Des éco-terrorisants au parlement ! (2022)
extraits : Dans une tribune du MONDE en 2022, plus de deux cents élus, dont Christophe Castaner et Bruno Retailleau, défendent la corrida et s’opposent à « l’écototalitarisme » : « Interdire la corrida, c’est interdire une culture et humilier une partie de nos concitoyens. Nous ne l’accepterons pas. Du sapin de Noël à la chasse, du barbecue amical aux rêves d’enfants de devenir aviateur, nous ne voulons pas interdire, normer, supprimer, effacer. Nous sommes des défenseurs acharnés de la liberté, et des opposants résolus à l’écototalitarisme. Nous croyons à la défense de la condition animale, mais cela ne doit pas servir d’alibi pour effacer nos singularités culturelles, nos marqueurs régionaux, bafouer le respect d’autrui et la fraternité qui fonde notre République »…
Corrida, culture vivante… de la torture (2024)
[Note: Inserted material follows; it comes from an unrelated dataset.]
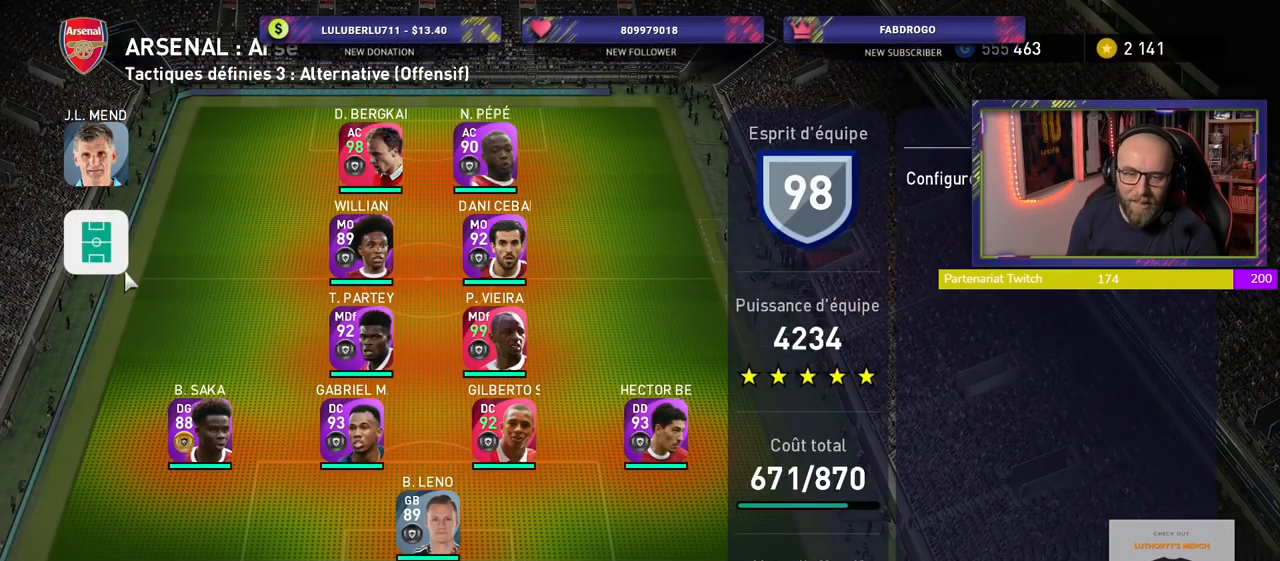
{"buttons": [], "left_stick": "center", "right_stick": "center", "events": []}
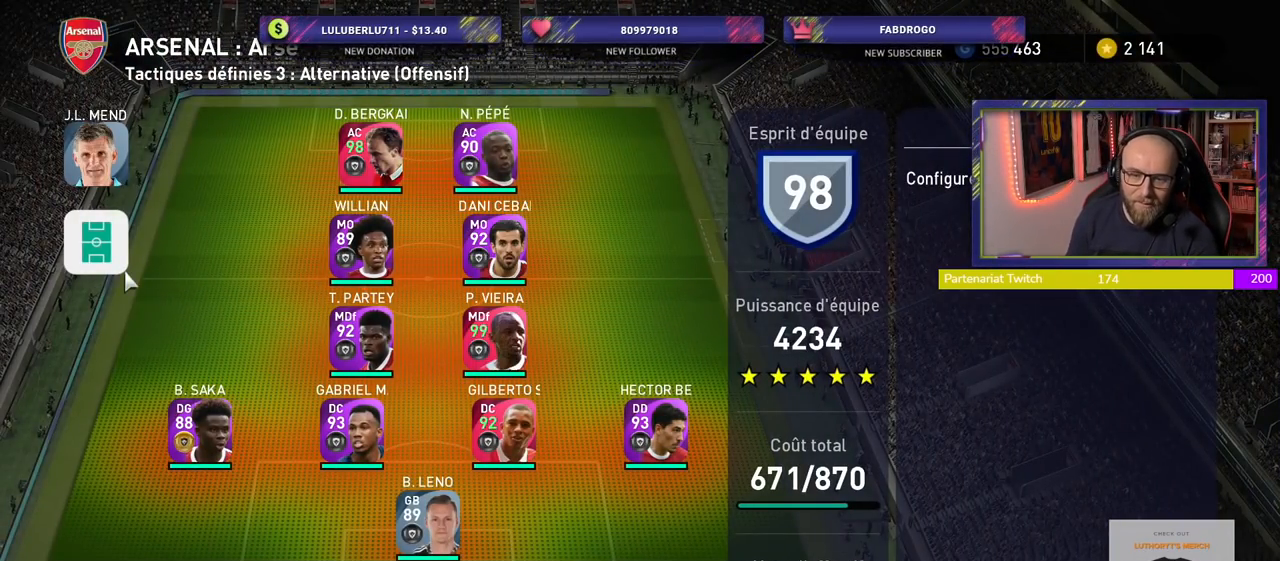
{"buttons": [], "left_stick": "center", "right_stick": "center", "events": [[80, "CIRCLE", "down"], [240, "CIRCLE", "up"]]}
extraits : La corrida a repris le 28 janvier 2024 à Mexico après plus d’un an d’une interdiction finalement annulée par la Cour suprême qui ne s’est pas prononcée sur le fond du recours. Près de la plus grande arène au monde, grande colère des antitauromachies. « Liberté. Taureaux, culture vivante », lisait-on au milieu de l’arène. Des adversaires de la tauromachie ont défilé hors arène sous le slogan « La torture n’est ni de l’art ni de la culture »….

Comment peut-on tuer un animal pour le plaisir ? Comment peut-on infliger la souffrance pour le plaisir ? Comment peut-on se regarder dans un miroir après ?
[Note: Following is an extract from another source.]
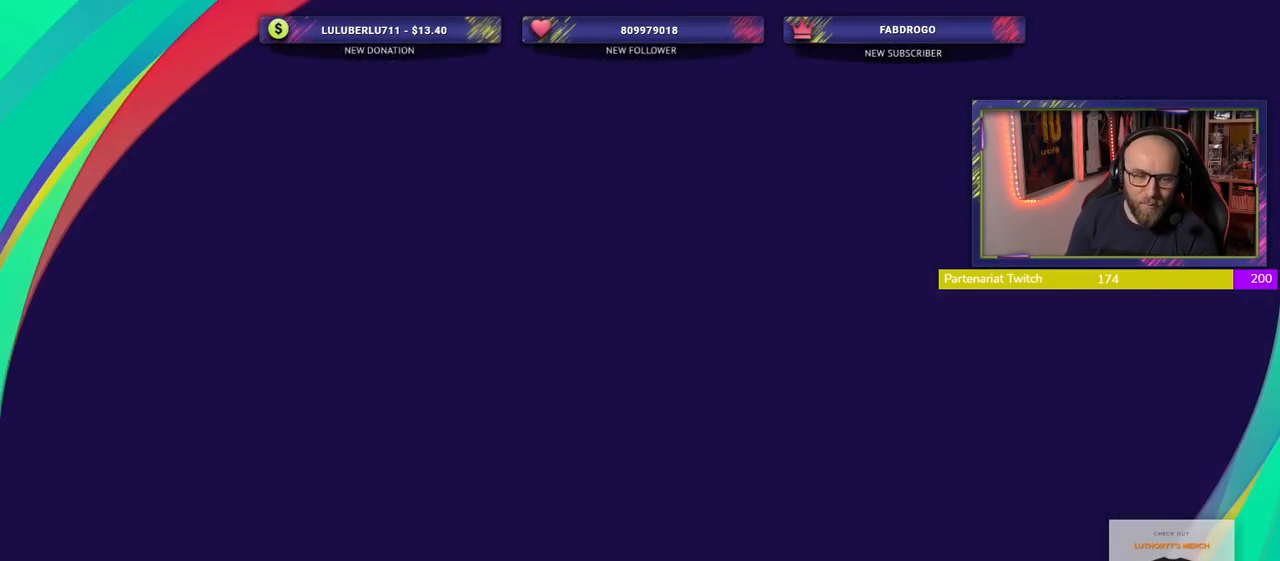
{"buttons": [], "left_stick": "center", "right_stick": "center", "events": []}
Comment ? De la même manière qu’ON peut jubiler à la seule idée de voir des gauchos pendus à des grues. Si les souhaits de ces grands malades devenaient réalité, je vous dis pas ce que ce genre de spectacle donnerait dans leurs misérables calcifs. Suivez mon regard.
Misère misère !
Pauvre gauchos à la lâcheté proverbiale qui n’ hésitent pourtant pas à attaquer courageusement et en surnombre Quentin .
Pauvres petites gauchiottes qui pleurnichent quand on leur rentre dedans .
Je vais même vous dire que je souhaiterais moi-même leur passer un joli noeud autour du cou .
Rien ne se passerait dans mon calbut mais celui de ces lâches virerait vite au brun et jaune
modération à Marcel
Nous avons la chance en France d’être dans un pays qui favorise la libre expression. Ce serait quand même dommage de menacer les personnes qui ne sont pas en accord avec vous car cela serait significatif d’un refus du dialogue courtois et constructif…
Mais peut-être avez-vous fait preuve d’humour en pensant au nœud d’une jolie cravate ?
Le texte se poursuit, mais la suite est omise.